In the framework of the jurisprudential literature, the law-state bond is assumed as a given. Points of dispute emerge only at more advanced stages of the discussion, with respect to such questions as the duty to obey state law or the appropriate extent of state intervention in social relations. This Article will be devoted to a reconsideration of the presupposition of the law-state link and to challenging the state’s status vis-à-vis the law-both in its role as the producer of legal norms and its capacity as the arbiter of disputes.

The Article opens with a comparative elucidation of the Hobbesian and Lockean justifications for the existence of the state and its intervention in the law. The first Part of this Article analyzes the “ills” of the State of Nature, reviewing the range of failures that accompany market supply of the legislative and judicial functions. These derive from the public good characteristics of legislative and judicial services, from the fact that law is a network industry, and from the cartelization tendency in the legislative and judicial markets. Based on these failures in organizing social behavior in the State of Nature, Hobbes’s and Locke’s theories of the social contract justify the concentration of the legislative and judicial functions in the hands of the state sovereign and grant it a monopoly over these functions.

The second Part of this Article critiques Hobbes’s and Locke’s conclusions, first and foremost their disregard for the flaws of the public model, which they support. An implicit premise of both the Hobbesian and Lockean justifications for state law is that where the private market fails, the state will necessarily fare better. However, there is a cost to state intervention, and public supply of legislative and judicial services is not without flaws. Proponents of the public state law model must therefore further show that this model generates more efficient results than those produced by the private model. The second line of criticism will argue that the matter is not resolved even if we assume that the fully privatized model is a less attractive option for the supply of law than the fully public alternative. These two extreme alternatives do not exhaust the entire spectrum of possibilities for the law-state connection. Rather, between these two polar ends there may be intermediate forms of limited state intervention in the markets for legislation and adjudication.
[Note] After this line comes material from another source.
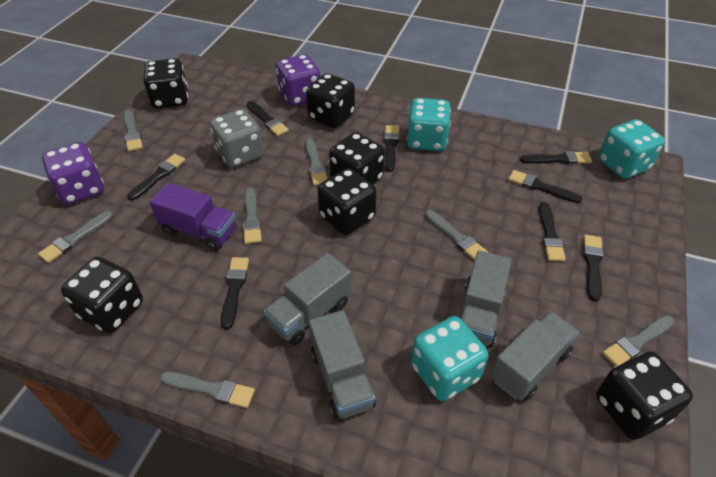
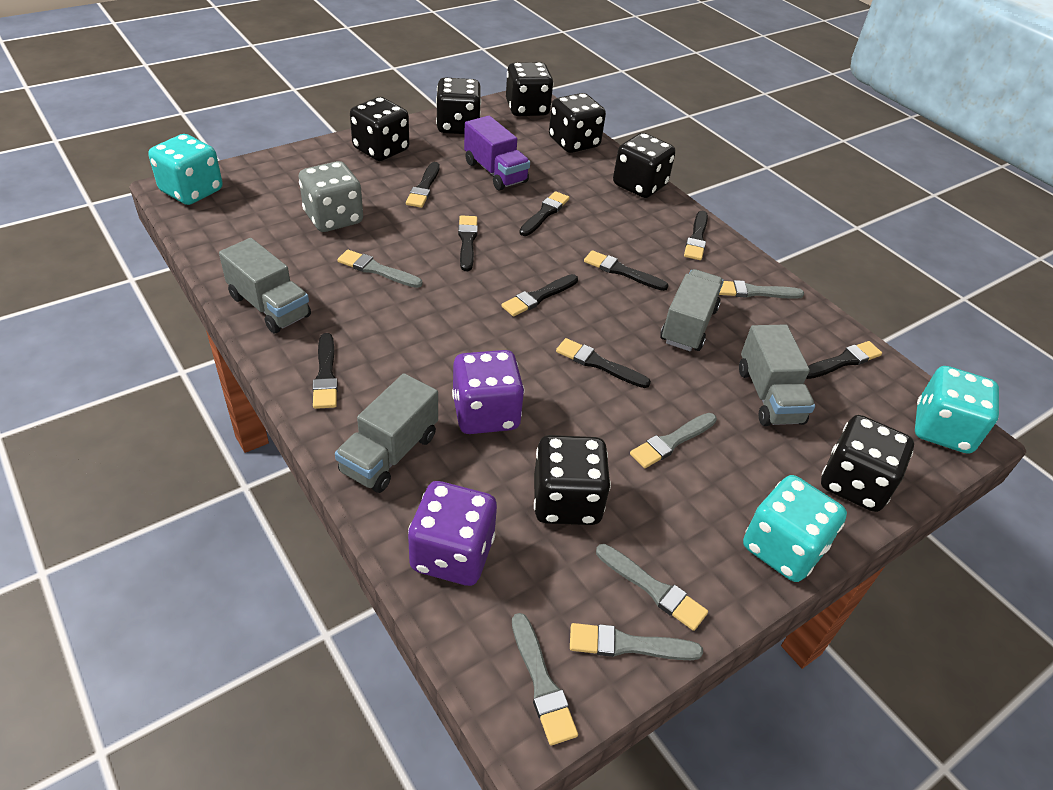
black brush: [127,154,186,201] [221,257,249,329] [247,101,289,136] [384,125,399,172] [508,170,582,203] [520,151,592,164] [539,202,566,262] [583,235,604,301] = 8 -> [313,333,338,409] [406,162,440,208] [458,215,478,271] [501,274,578,317] [519,191,569,236] [556,338,651,388] [584,250,669,291] [684,211,708,260] [806,341,882,379] = 9
black dice: [61,257,143,333] [143,58,188,109] [306,73,355,128] [317,168,377,235] [329,132,385,185] [596,352,693,440] = 6 -> [350,97,409,161] [436,78,481,134] [506,62,553,116] [534,435,611,525] [549,93,606,153] [613,133,676,198] [821,415,914,512] = 7
grey brush: [38,211,113,263] [124,110,143,151] [160,372,255,408] [243,187,262,244] [305,138,328,186] [425,210,488,261] [602,315,674,366] = 7 -> [337,250,423,288] [512,613,578,745] [570,623,703,660] [596,544,708,631] [630,413,717,468] [719,280,804,299] = 6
These configurations rest on the abandonment of the dichotomy that characterizes Hobbes’s and Locke’s doctrines, between a monolithic public legal order and sweeping nonintervention in the law on the part of the state. This Article closes by presenting a possible median point along the axis that illustrates the possibility of correcting the failures of the legislative and judicial markets in the framework of a polycentric legal regime based on more limited state intervention in these areas. The conclusion offered will be that while the ills of the State of Nature, as identified by Hobbes and Locke, are valid justifications of state intervention per se in the legislative and judicial markets, they do not justify intervention in the form of a state monopoly over the law. State intervention in legislation and adjudication is vital for creating the space in which legal regimes can grow-where rights can be set and adjudication conducted in light of those rights. There is absolutely no need, and therefore no justification, for the state to hold the sole power to set these rights itself and decide disputes in light thereof.